CLECA and PG&E ask the Commission to pay special attention to the interactions between default dynamic pricing and interruptible and other demand response programs.141 We agree that the relationship between dynamic pricing and demand response programs requires special attention and recommend that PG&E and other parties address this relationship in the specific dynamic pricing rate design applications.

BOMA, CLECA, and EPUC argue that residential customers should not be offered a flat rate as an option after the AB1X rate protections have been lifted.142 We believe it is premature to address whether a non-time differentiated rate should be an option for residential customers after the AB1X rate protections are gone. Therefore, we have removed the requirement that PG&E propose a flat rate as an option for residential customers after the AB1X rate protections have been lifted.

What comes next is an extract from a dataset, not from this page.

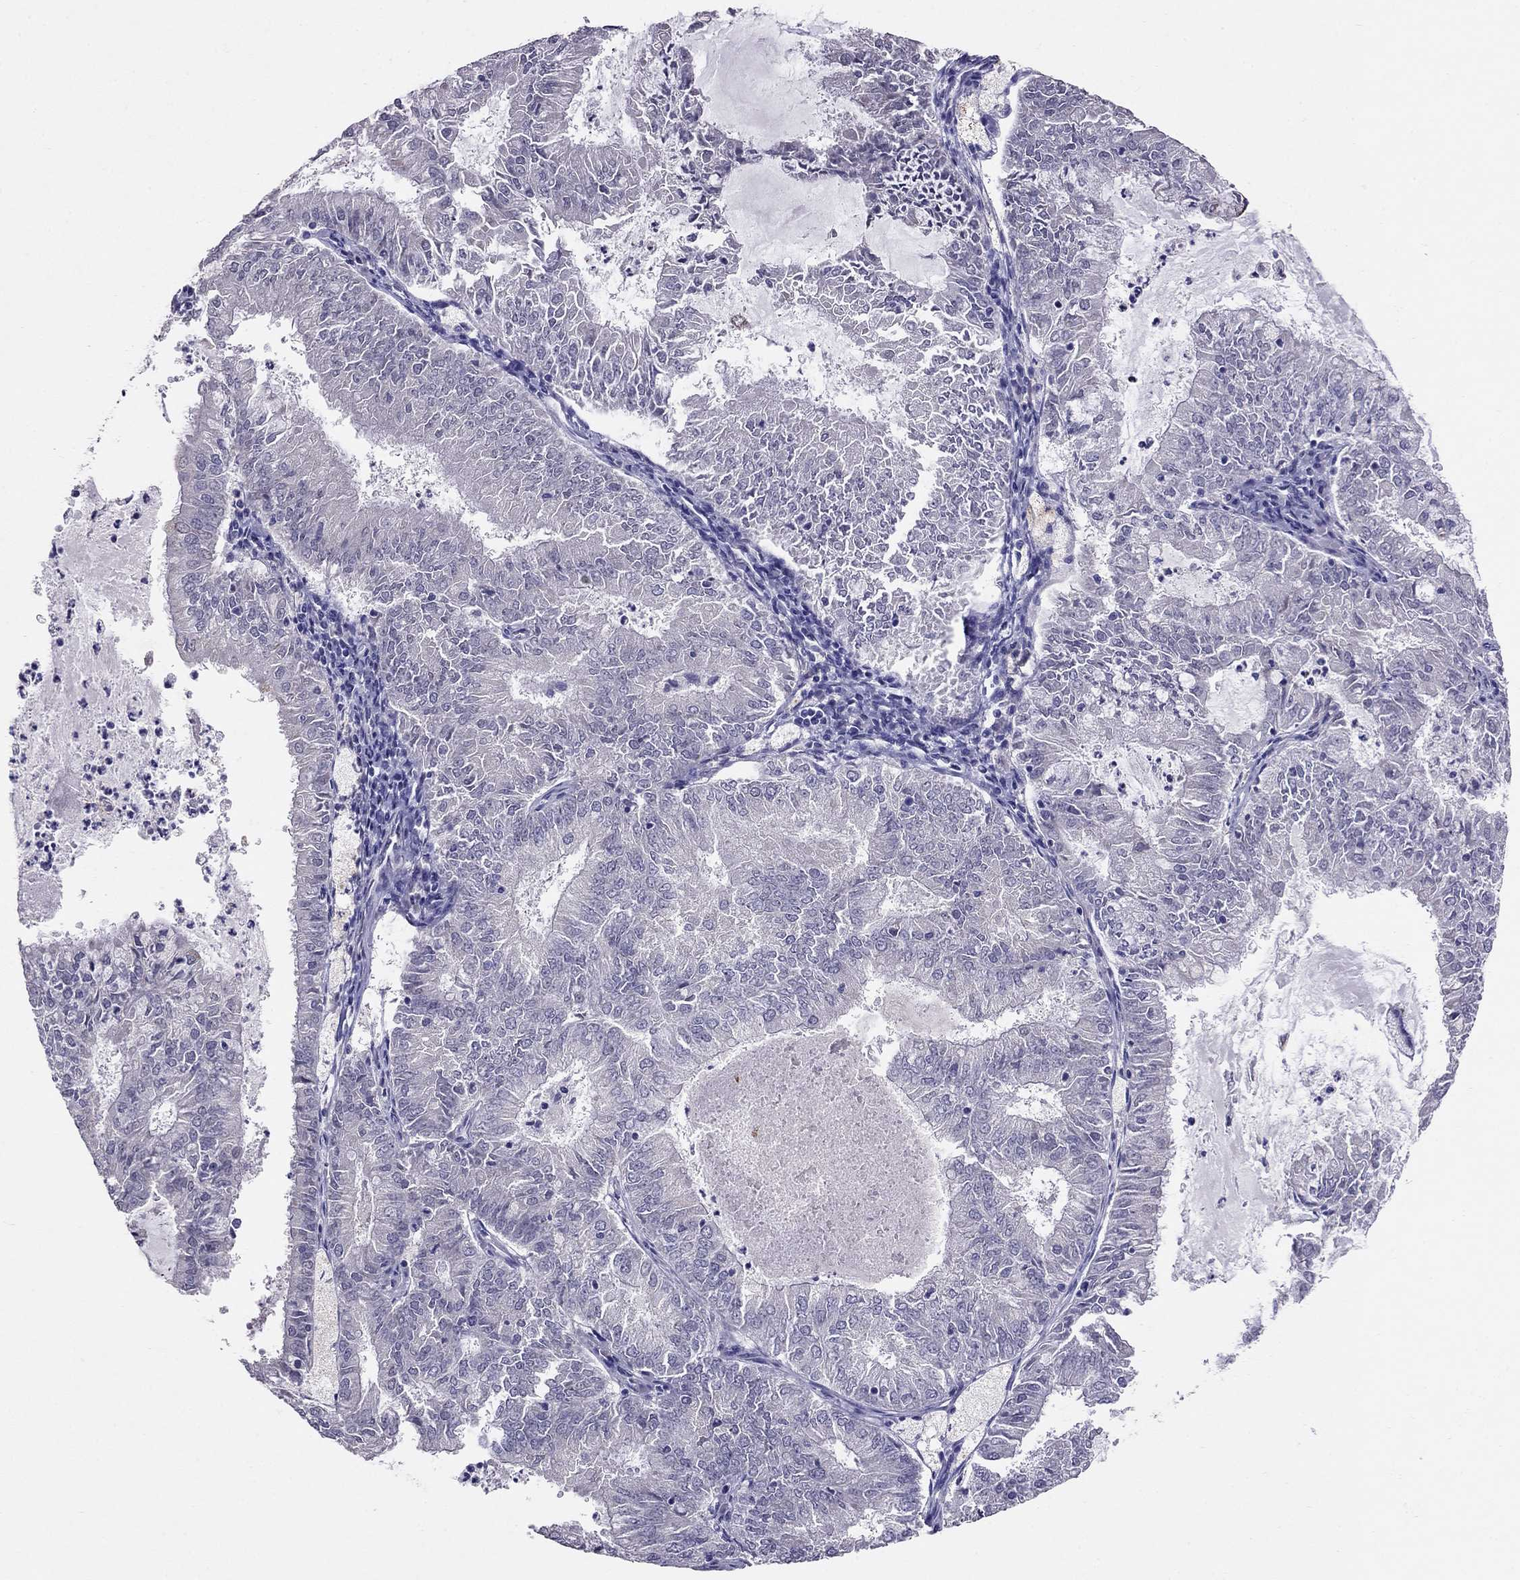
{"staining": {"intensity": "negative", "quantity": "none", "location": "none"}, "tissue": "endometrial cancer", "cell_type": "Tumor cells", "image_type": "cancer", "snomed": [{"axis": "morphology", "description": "Adenocarcinoma, NOS"}, {"axis": "topography", "description": "Endometrium"}], "caption": "Immunohistochemical staining of human endometrial cancer (adenocarcinoma) demonstrates no significant positivity in tumor cells.", "gene": "MYO3B", "patient": {"sex": "female", "age": 57}}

TURN recommends that the Commission pay greater attention to the connection between rates and actual procurement costs. According to TURN, if the Commission adopts policies that emphasize rates linked to spot prices while procurement is focused on longer time horizons, the utility could experience significant revenue balancing challenges.143 We agree that the relationship between retail rates and procurement policy requires further attention. One of the policy goals of this decision is to more closely link rates and costs, but this decision is just a first step. For example, if the Commission adopts default dynamic pricing rates, we will learn more about individual customers' risk preferences and preferred rate structures. These customer choices could in turn influence the Commission's and utilities' procurement policies. However, we are not convinced that dynamic pricing will lead to larger revenue imbalances than the current rate structures that also result in large under- and over-collections due to the regulatory lag between changes in costs and retail rates.

The discussion, findings of fact, conclusions of law and ordering paragraphs have been changed consistent with the discussion in this section. Other clarifying edits have also been made.

137 PG&E Opening Comments on Proposed Decision, pp. 6-9.

138 PG&E Opening Comments on Proposed Decision, p. 7.

139 DRA Opening Comments on Proposed Decision, pp. 1-2

140 BOMA Opening Comments on Proposed Decision, p. 4; CLECA Opening Comments on Proposed Decision, pp. 1-2.

141 CLECA Opening Comments on Proposed Decision, pp. 4-5; PG&E Opening Comments on Proposed Decision, p. 5.

142 BOMA Opening Comments on Proposed Decision, p. 8; CLECA Opening Comments on Proposed Decision, p. 3; EPUC Opening Comments on Proposed Decision, p. 8.

143 TURN Opening Comments on Proposed Decision, pp. 3-4.